§ JOB:
Each line below that holds the word "across" counts toward the answer; reply with the total number only.

§ Stored data:

═══

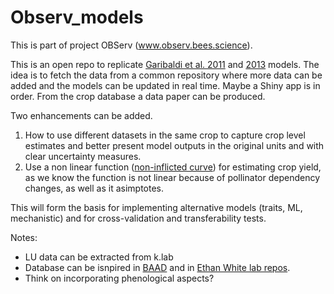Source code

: # Observ_models

This is part of project OBServ (www.observ.bees.science). 

This is an open repo to replicate [Garibaldi et al. 2011](https://onlinelibrary.wiley.com/doi/full/10.1111/j.1461-0248.2011.01669.x) and [2013](https://science.sciencemag.org/content/339/6127/1608) models. The idea is to fetch the data from a common repository where more data can be added and the models can be updated in real time. Maybe a Shiny app is in order. From the crop database a data paper can be produced. 

Two enhancements can be added. 
1) How to use different datasets in the same crop to capture crop level estimates and better present model outputs in the original units and with clear uncertainty measures.
2) Use a non linear function ([non-inflicted curve](https://www.jstor.org/stable/25661179?seq=1#metadata_info_tab_contents)) for estimating crop yield, as we know the function is not linear because of pollinator dependency changes, as well as it asimptotes. 

This will form the basis for implementing alternative models (traits, ML, mechanistic) and for cross-validation and transferability tests.

Notes:
- LU data can be extracted from k.lab
- Database can be isnpired in [BAAD](https://github.com/dfalster/baad) and in [Ethan White lab repos](https://besjournals.onlinelibrary.wiley.com/doi/full/10.1111/2041-210X.13104).
- Think on incorporating phenological aspects?
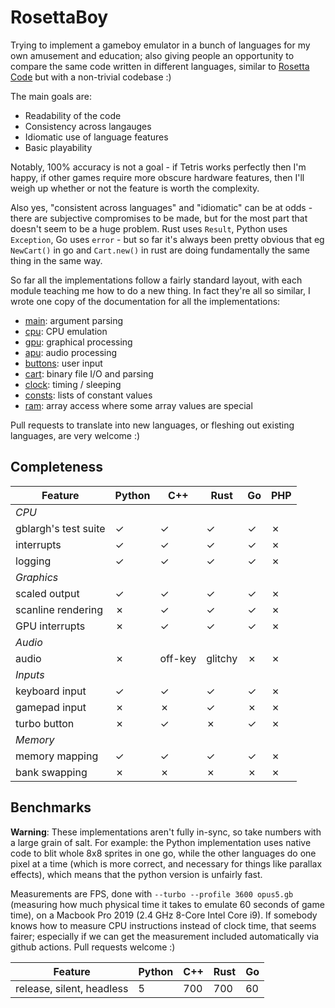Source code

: RosettaBoy
==========
Trying to implement a gameboy emulator in a bunch of languages for my own
amusement and education; also giving people an opportunity to compare the
same code written in different languages, similar to
[Rosetta Code](https://www.rosettacode.org) but with a non-trivial codebase :)

The main goals are:

- Readability of the code
- Consistency across langauges
- Idiomatic use of language features
- Basic playability

Notably, 100% accuracy is not a goal - if Tetris works perfectly then I'm
happy, if other games require more obscure hardware features, then I'll
weigh up whether or not the feature is worth the complexity.

Also yes, "consistent across languages" and "idiomatic" can be at odds -
there are subjective compromises to be made, but for the most part that
doesn't seem to be a huge problem. Rust uses `Result`, Python uses
`Exception`, Go uses `error` - but so far it's always been pretty obvious
that eg `NewCart()` in go and `Cart.new()` in rust are doing fundamentally
the same thing in the same way.

So far all the implementations follow a fairly standard layout, with each
module teaching me how to do a new thing. In fact they're all so similar,
I wrote one copy of the documentation for all the implementations:

- [main](docs/main.md): argument parsing
- [cpu](docs/cpu.md): CPU emulation
- [gpu](docs/gpu.md): graphical processing
- [apu](docs/apu.md): audio processing
- [buttons](docs/buttons.md): user input
- [cart](docs/cart.md): binary file I/O and parsing
- [clock](docs/clock.md): timing / sleeping
- [consts](docs/consts.md): lists of constant values
- [ram](docs/ram.md): array access where some array values are special

Pull requests to translate into new languages, or fleshing out existing
languages, are very welcome :)

Completeness
------------
| Feature                       | Python  | C++     | Rust    | Go      | PHP     |
| -------                       | ------- | ---     | ----    | --      | ---     |
| *CPU*                         |         |         |         |         |         |
| gblargh's test suite          | &check; | &check; | &check; | &check; | &cross; |
| interrupts                    | &check; | &check; | &check; | &check; | &cross; |
| logging                       | &check; | &check; | &check; | &check; | &cross; |
| *Graphics*                    |         |         |         |         |         |
| scaled output                 | &check; | &check; | &check; | &check; | &cross; |
| scanline rendering            | &cross; | &check; | &check; | &check; | &cross; |
| GPU interrupts                | &cross; | &check; | &check; | &check; | &cross; |
| *Audio*                       |         |         |         |         |         |
| audio                         | &cross; | off-key | glitchy | &cross; | &cross; |
| *Inputs*                      |         |         |         |         |         |
| keyboard input                | &check; | &check; | &check; | &check; | &cross; |
| gamepad input                 | &cross; | &cross; | &check; | &cross; | &cross; |
| turbo button                  | &cross; | &check; | &cross; | &check; | &cross; |
| *Memory*                      |         |         |         |         |         |
| memory mapping                | &check; | &check; | &check; | &check; | &cross; |
| bank swapping                 | &cross; | &cross; | &cross; | &cross; | &cross; |

Benchmarks
----------
**Warning**: These implementations aren't fully in-sync, so take numbers with
a large grain of salt. For example: the Python implementation uses native code
to blit whole 8x8 sprites in one go, while the other languages do one pixel at
a time (which is more correct, and necessary for things like parallax effects),
which means that the python version is unfairly fast.

Measurements are FPS, done with `--turbo --profile 3600 opus5.gb` (measuring
how much physical time it takes to emulate 60 seconds of game time), on a
Macbook Pro 2019 (2.4 GHz 8-Core Intel Core i9). If somebody knows how to
measure CPU instructions instead of clock time, that seems fairer; especially
if we can get the measurement included automatically via github actions. Pull
requests welcome :)

| Feature                            | Python | C++  | Rust | Go  |
| -------                            | ------ | ---  | ---- | --  |
| release, silent, headless          |  5     | 700  | 700  | 60  |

═══

§ ANSWER SECTION:
2